Hear more on the latest Guernsey Press Politics Podcast
‘It’s clear that our officials absolutely do not want to change GP11. We were never going to get good advice as to how to do it. That has been the problem,’ said Deputy Dyke.
‘I’m afraid I’m just being blunt on that. I’m so annoyed at this point with what has been happening.
‘Every year this has gone on, we have had normal private houses which could have come forward for young couples, with three bedrooms for a couple of children and a dog, which have not been built by the hundred.
‘It’s absolutely infuriating. We have gone on year after year after year not fixing it. I’m upset about it.’
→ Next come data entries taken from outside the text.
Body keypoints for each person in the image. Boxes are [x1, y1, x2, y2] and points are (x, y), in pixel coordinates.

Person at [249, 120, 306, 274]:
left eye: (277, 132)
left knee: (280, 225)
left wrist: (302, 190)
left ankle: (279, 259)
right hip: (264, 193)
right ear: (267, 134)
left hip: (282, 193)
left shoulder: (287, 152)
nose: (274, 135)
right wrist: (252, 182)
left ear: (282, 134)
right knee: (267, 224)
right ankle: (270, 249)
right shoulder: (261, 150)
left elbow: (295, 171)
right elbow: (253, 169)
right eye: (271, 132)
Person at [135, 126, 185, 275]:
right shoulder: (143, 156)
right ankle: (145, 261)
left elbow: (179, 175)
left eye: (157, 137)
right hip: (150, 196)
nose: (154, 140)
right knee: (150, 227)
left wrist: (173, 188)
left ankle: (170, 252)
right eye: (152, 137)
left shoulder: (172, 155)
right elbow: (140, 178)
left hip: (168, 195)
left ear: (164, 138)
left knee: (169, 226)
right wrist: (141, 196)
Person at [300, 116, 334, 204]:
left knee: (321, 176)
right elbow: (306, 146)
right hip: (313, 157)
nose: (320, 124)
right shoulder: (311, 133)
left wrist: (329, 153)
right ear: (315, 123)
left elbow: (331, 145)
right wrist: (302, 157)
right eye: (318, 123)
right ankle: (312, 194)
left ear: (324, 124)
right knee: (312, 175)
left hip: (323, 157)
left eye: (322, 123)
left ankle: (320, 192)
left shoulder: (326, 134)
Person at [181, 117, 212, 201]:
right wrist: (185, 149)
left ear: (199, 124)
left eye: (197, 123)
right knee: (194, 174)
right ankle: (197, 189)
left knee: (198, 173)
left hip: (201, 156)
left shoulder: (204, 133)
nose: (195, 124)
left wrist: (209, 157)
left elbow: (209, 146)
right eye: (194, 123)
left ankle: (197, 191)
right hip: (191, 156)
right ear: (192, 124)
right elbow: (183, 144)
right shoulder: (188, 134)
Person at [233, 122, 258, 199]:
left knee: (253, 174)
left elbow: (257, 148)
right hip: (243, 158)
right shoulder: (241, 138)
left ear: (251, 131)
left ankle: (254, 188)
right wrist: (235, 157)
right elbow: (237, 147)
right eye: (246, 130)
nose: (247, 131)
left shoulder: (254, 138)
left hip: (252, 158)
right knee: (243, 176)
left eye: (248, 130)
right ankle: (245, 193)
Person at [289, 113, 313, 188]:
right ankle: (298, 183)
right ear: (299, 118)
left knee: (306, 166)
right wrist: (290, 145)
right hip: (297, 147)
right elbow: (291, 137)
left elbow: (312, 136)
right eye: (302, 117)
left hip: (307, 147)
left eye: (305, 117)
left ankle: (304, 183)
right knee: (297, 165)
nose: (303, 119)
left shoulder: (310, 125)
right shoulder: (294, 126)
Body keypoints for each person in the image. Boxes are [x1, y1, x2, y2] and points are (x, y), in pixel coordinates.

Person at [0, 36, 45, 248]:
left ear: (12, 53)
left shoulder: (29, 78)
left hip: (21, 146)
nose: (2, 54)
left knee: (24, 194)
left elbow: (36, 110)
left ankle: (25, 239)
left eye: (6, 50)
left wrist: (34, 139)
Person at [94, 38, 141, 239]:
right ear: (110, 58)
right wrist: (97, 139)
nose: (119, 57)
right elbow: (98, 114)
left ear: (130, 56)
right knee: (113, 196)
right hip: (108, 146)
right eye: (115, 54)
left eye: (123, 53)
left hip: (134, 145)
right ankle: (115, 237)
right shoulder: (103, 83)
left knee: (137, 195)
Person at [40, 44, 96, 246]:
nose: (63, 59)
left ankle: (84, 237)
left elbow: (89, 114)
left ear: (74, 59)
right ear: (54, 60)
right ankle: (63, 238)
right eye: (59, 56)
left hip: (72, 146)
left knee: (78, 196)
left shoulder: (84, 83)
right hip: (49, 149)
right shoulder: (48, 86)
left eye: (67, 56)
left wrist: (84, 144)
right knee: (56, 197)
Deputy Dyke has been among a group of States members who have been looking for a way to suspend or scrap GP11 since soon after the 2020 general election.
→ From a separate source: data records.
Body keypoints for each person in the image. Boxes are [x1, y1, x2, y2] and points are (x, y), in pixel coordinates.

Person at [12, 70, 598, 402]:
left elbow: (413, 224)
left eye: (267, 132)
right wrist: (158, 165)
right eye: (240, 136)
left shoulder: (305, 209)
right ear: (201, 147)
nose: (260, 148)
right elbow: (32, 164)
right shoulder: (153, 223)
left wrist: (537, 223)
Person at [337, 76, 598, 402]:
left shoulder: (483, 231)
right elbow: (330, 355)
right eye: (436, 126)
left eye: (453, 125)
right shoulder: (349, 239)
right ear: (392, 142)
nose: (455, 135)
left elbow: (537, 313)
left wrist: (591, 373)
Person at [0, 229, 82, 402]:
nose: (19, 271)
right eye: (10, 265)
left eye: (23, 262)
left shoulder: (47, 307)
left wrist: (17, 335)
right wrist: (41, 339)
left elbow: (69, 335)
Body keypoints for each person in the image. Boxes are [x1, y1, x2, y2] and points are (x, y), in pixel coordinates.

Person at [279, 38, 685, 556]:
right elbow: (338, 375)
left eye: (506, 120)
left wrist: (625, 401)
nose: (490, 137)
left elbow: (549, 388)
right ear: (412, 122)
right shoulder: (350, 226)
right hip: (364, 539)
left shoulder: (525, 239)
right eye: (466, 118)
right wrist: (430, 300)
He said that officials’ intransigence about GP11 caused the normal process of policy development to ‘break down’ inside the DPA and forced him to lead a requete against his own committee’s policy.
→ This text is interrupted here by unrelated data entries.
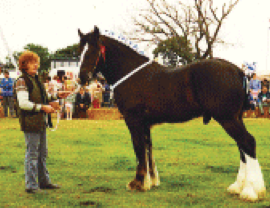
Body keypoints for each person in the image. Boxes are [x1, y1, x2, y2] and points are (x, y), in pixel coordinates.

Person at [14, 51, 70, 194]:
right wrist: (43, 108)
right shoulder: (22, 81)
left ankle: (44, 182)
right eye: (33, 62)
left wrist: (57, 95)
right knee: (32, 154)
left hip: (40, 122)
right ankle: (31, 185)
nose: (36, 65)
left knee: (42, 154)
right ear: (24, 65)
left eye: (36, 62)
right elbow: (23, 103)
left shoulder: (36, 79)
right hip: (30, 122)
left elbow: (43, 97)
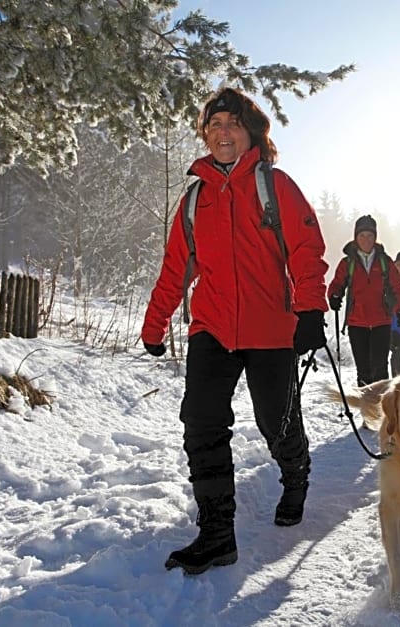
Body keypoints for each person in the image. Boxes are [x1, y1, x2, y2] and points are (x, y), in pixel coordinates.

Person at [141, 87, 329, 575]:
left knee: (276, 421)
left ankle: (295, 474)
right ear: (205, 135)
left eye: (233, 124)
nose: (223, 133)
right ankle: (216, 533)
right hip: (212, 327)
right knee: (201, 423)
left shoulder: (275, 185)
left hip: (271, 330)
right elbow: (175, 268)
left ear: (250, 133)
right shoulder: (195, 198)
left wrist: (310, 311)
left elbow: (306, 248)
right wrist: (154, 321)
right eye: (215, 125)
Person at [327, 215, 400, 386]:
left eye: (370, 235)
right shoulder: (348, 263)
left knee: (380, 369)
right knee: (363, 370)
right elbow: (336, 284)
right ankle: (366, 410)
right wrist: (334, 296)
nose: (366, 239)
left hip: (381, 322)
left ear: (375, 237)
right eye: (362, 235)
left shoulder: (385, 261)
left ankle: (380, 410)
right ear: (356, 237)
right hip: (357, 323)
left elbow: (397, 287)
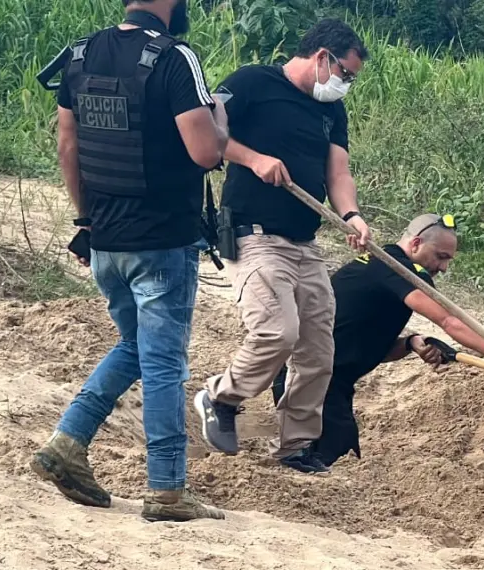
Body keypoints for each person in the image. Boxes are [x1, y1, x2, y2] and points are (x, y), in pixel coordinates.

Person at [29, 0, 229, 522]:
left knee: (136, 348)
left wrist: (86, 220)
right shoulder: (173, 57)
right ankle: (167, 489)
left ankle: (67, 443)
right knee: (163, 363)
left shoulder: (79, 55)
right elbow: (206, 152)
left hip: (106, 240)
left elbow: (67, 144)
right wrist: (221, 119)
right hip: (161, 242)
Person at [192, 19, 373, 474]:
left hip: (304, 242)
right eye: (344, 75)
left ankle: (296, 444)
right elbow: (207, 133)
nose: (344, 86)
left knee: (317, 350)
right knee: (277, 331)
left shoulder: (331, 111)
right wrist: (254, 159)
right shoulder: (252, 82)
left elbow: (338, 173)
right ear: (321, 58)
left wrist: (351, 215)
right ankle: (220, 397)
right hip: (254, 234)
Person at [268, 214, 484, 467]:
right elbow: (450, 321)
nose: (444, 267)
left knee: (342, 446)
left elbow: (358, 343)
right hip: (309, 376)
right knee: (328, 452)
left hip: (324, 378)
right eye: (441, 256)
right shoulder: (399, 269)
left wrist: (410, 343)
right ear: (415, 244)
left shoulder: (380, 264)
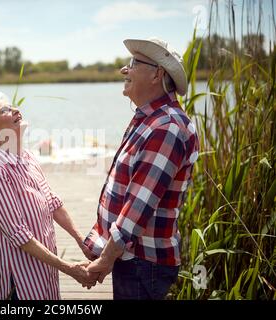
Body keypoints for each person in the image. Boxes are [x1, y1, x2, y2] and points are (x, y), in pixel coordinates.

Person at [84, 38, 200, 299]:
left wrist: (105, 258)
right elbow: (124, 191)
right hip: (132, 257)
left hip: (143, 262)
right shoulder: (149, 119)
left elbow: (137, 209)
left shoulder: (166, 127)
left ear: (157, 73)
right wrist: (100, 245)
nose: (125, 69)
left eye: (134, 63)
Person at [0, 91, 95, 300]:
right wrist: (69, 268)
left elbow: (54, 204)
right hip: (21, 282)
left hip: (46, 273)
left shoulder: (27, 156)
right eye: (4, 110)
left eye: (11, 105)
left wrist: (82, 241)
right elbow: (20, 236)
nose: (15, 110)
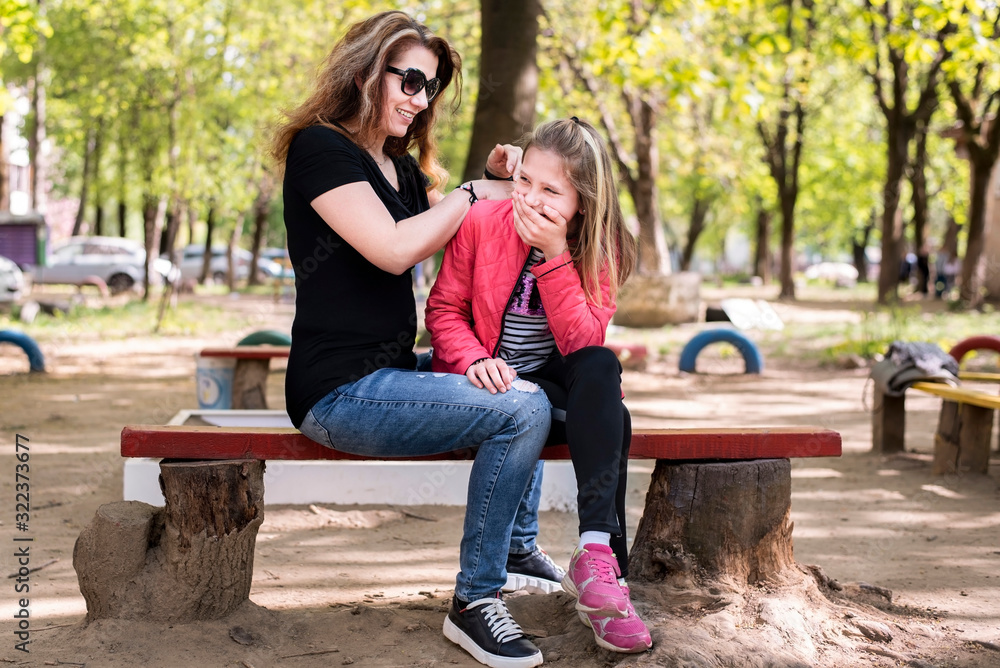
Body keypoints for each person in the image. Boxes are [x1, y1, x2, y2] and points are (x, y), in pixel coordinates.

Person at [271, 11, 554, 668]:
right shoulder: (320, 150)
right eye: (409, 81)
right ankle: (476, 600)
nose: (420, 100)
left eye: (430, 88)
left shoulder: (397, 165)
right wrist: (472, 190)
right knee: (521, 410)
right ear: (366, 73)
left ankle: (516, 547)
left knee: (518, 371)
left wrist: (498, 180)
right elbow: (395, 249)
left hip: (393, 371)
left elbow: (451, 232)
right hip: (339, 392)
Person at [426, 117, 652, 653]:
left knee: (601, 366)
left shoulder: (604, 246)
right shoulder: (483, 221)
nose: (529, 199)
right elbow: (443, 309)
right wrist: (473, 359)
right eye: (524, 180)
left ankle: (594, 555)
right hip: (486, 386)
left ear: (584, 203)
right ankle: (607, 571)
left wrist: (554, 257)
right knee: (617, 419)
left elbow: (582, 342)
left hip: (549, 386)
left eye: (551, 191)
‘The responsibility is ours as politicians, but it is surprising how things operate,’ said Deputy Dyke.
‘I’m a new politician and it took a couple of years to work out what one was up against. I’m aware of that now.
‘I had to bring the requete outside of the committee because it wasn’t going to get done inside the committee.’
Deputy Dyke was speaking on the latest episode of the Guernsey Press Politics Podcast, alongside two other members of the DPA, president Victoria Oliver and vice-president Andrew Taylor.
Some DPA members were particularly disappointed that officials did not advise them of ways that GP11 could be set aside, which have since been proposed in amendments to the requete submitted by Deputies Lyndon Trott and Lindsay de Sausmarez.
Deputy Oliver praised senior officials for working hard, but revealed that she had told them that their approach to advising the DPA on GP11 has been below the standard expected.
‘We’ve had answers for the reasons why. I think generally it was that they just didn’t think about it, if I’m honest [but] I don’t think they let us down,’ she said.
‘I think we’ve got the extremes. John thinks the officials do not do their job. Andy thinks they are amazing. I’m probably somewhere in the middle.’
Deputy Taylor defended the DPA’s officials for working to policy directions set by the States Assembly.
‘You need to look at the actual States resolutions put to the DPA. It’s fair to say officials have been working to them,’ he said.
‘There was an amendment which instructed us to look at tariffs in lieu of affordable housing [GP11]. That has absolutely been worked on.
‘There is a report which has not been published yet but is with the DPA and we’ve been discussing it. Officials have worked very hard to take into account the direction of the States.’